Continue the note on the Hawaiian snail Tropidoptera rex, starting after its final sentence.

EXTRACT =

---+---

Carl C. Christensen, our correspondent in Honolulu, e-mailed this item of utmost importance yesterday:
A recent news item claims that a South American leach, Tyrannobdella rex, is the world's smallest "T. rex," with a body length of less than two inches*. In the interest of defending the honor of the Mollusca, it should be pointed out that Cowie, Evenhuis, & Christensen's 1995 "Catalog of the Native Land and Freshwater Molluscs of the Hawaiian Islands" includes on p. 118 an entry for Tropidoptera rex (Sykes, 1904), a species of the pulmonate family Amastridae endemic to the island of Oahu, Hawaii. Hyatt & Pilsbry (1911), on p. 126-127 of vol. 21 of the second series of the Manual of Conchology, give the maximum dimension of the shell of Pterodiscus rex Sykes, 1904, as 14.5 mm. As Pterodiscus Pilsbry, 1893, is now regarded as a synonym of Tropidoptera Ancey, 1889, it appears that the Hawaiian Islands have defeated South America for the honor of being home to the world's smallest T. rex. Snails RULE!

---+---

THE DATA =
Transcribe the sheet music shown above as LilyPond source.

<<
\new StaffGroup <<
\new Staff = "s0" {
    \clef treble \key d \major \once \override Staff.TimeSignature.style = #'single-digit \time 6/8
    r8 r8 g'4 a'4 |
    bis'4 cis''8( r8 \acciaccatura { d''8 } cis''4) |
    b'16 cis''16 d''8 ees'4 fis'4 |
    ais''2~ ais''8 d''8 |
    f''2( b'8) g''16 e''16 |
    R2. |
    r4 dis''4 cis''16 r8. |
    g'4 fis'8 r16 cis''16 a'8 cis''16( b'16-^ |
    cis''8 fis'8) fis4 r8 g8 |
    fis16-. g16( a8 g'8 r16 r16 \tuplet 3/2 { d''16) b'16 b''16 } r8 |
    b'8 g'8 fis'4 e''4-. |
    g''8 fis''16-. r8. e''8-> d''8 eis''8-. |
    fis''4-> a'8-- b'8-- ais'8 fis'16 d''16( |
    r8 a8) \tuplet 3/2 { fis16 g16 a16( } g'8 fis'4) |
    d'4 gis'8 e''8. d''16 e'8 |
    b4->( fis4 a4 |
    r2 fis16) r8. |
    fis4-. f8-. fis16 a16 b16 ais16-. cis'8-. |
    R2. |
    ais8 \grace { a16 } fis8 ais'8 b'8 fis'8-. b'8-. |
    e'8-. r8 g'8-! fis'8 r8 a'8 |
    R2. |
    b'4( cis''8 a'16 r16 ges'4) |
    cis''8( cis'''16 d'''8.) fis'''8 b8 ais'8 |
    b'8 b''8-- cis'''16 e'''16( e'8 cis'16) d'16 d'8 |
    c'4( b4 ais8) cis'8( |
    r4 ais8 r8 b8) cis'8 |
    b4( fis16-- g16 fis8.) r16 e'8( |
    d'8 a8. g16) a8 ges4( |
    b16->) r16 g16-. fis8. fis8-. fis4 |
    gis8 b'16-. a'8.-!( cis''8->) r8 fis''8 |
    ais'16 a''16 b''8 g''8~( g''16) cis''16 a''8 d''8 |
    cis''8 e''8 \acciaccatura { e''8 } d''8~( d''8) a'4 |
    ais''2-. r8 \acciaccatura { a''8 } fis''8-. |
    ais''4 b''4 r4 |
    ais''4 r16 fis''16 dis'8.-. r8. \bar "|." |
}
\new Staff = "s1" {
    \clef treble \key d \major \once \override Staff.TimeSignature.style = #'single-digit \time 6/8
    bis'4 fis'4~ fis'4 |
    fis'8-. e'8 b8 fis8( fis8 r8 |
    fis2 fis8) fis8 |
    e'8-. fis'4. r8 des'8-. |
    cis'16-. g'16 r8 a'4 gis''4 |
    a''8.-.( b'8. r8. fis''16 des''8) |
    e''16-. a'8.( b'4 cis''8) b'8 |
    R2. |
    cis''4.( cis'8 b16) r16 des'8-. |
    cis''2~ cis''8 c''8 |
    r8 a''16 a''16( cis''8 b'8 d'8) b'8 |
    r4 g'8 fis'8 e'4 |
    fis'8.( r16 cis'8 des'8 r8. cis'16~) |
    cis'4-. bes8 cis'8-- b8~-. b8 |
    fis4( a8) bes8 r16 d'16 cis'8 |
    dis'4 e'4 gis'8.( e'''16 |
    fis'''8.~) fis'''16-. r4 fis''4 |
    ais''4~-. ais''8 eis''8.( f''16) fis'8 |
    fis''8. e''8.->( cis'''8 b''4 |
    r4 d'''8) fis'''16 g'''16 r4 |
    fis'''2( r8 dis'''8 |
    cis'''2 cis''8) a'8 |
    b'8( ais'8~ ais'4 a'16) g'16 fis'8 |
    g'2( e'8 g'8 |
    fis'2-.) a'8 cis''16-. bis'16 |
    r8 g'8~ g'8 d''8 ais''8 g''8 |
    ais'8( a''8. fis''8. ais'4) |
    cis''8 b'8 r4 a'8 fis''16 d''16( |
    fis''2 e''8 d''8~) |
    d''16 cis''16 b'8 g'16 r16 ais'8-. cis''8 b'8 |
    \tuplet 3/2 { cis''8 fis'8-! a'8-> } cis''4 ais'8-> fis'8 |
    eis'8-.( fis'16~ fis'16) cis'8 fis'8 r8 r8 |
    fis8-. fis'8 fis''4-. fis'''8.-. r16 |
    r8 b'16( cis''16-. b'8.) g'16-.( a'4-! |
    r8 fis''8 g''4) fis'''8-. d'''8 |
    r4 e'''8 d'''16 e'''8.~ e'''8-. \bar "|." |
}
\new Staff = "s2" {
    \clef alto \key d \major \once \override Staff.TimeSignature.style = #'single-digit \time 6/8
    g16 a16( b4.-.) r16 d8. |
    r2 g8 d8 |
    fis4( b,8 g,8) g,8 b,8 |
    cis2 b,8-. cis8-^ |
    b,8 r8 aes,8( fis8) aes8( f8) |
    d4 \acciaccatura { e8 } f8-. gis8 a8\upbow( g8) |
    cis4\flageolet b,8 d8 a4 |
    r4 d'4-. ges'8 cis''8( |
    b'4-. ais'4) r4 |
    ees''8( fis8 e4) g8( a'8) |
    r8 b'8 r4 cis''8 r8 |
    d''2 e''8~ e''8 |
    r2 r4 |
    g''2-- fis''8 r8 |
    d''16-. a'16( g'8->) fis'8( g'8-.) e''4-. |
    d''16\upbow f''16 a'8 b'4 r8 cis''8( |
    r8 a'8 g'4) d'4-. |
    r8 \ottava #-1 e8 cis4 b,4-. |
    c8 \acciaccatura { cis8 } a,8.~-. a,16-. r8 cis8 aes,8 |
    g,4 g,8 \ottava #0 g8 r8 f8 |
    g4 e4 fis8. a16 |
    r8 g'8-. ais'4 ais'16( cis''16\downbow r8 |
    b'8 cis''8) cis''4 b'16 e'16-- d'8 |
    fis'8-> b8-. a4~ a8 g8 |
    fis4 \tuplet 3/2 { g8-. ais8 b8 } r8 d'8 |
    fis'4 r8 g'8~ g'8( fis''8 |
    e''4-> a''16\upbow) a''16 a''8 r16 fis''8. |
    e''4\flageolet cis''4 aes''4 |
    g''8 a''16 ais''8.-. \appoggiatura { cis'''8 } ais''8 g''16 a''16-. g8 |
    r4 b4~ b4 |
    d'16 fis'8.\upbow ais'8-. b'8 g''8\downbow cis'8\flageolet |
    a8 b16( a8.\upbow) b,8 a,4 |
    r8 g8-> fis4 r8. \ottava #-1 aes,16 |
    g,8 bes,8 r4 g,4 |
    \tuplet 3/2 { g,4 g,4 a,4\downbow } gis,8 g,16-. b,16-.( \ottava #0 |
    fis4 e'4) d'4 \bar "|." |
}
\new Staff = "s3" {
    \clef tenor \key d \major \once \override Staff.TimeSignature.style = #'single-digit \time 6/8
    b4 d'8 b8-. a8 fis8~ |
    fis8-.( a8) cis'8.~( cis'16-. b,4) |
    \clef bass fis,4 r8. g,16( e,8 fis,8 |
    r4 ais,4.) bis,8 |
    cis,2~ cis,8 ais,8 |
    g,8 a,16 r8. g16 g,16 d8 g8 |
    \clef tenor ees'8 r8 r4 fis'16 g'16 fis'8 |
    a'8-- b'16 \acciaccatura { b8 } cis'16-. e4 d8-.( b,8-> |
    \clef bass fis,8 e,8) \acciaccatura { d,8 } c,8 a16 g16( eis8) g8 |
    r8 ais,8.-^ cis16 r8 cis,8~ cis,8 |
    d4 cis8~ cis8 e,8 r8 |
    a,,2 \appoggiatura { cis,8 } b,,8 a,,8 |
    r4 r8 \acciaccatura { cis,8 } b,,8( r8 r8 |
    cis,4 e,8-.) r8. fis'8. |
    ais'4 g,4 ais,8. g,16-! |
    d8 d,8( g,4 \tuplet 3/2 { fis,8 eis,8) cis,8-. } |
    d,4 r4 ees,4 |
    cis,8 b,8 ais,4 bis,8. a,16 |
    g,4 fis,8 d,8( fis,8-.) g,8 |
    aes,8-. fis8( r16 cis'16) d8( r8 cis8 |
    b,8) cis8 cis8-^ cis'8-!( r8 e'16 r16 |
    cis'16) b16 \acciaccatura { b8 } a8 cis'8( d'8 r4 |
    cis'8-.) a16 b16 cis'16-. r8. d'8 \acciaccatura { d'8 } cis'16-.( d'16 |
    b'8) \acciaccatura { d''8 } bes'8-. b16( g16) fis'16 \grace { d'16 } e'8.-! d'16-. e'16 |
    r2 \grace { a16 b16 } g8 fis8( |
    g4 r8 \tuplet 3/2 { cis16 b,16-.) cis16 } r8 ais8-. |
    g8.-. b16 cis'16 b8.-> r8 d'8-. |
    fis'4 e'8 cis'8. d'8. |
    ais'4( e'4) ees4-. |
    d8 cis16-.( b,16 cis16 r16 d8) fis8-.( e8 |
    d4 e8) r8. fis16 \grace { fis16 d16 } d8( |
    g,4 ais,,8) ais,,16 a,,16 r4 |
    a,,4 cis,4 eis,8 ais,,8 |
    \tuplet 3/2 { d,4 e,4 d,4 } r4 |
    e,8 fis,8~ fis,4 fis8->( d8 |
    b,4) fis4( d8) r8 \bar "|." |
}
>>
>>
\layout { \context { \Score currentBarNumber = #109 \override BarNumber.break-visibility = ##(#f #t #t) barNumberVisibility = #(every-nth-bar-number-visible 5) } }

---+---

ANSWER TO THE PROBLEM =
The shell of the snail Tropidoptera rex, the world's smallest "T. rex". Drawing from the Manual of Conchology, vol. 21, plate 24.
*The original description gives the preserved body length of the holotype as 44.5 mm. See: Phillips et al. 2010. Tyrannobdella rex N. Gen. N. Sp. and the Evolutionary Origins of Mucosal Leech Infestations". PLoS ONE 5(4): e10057.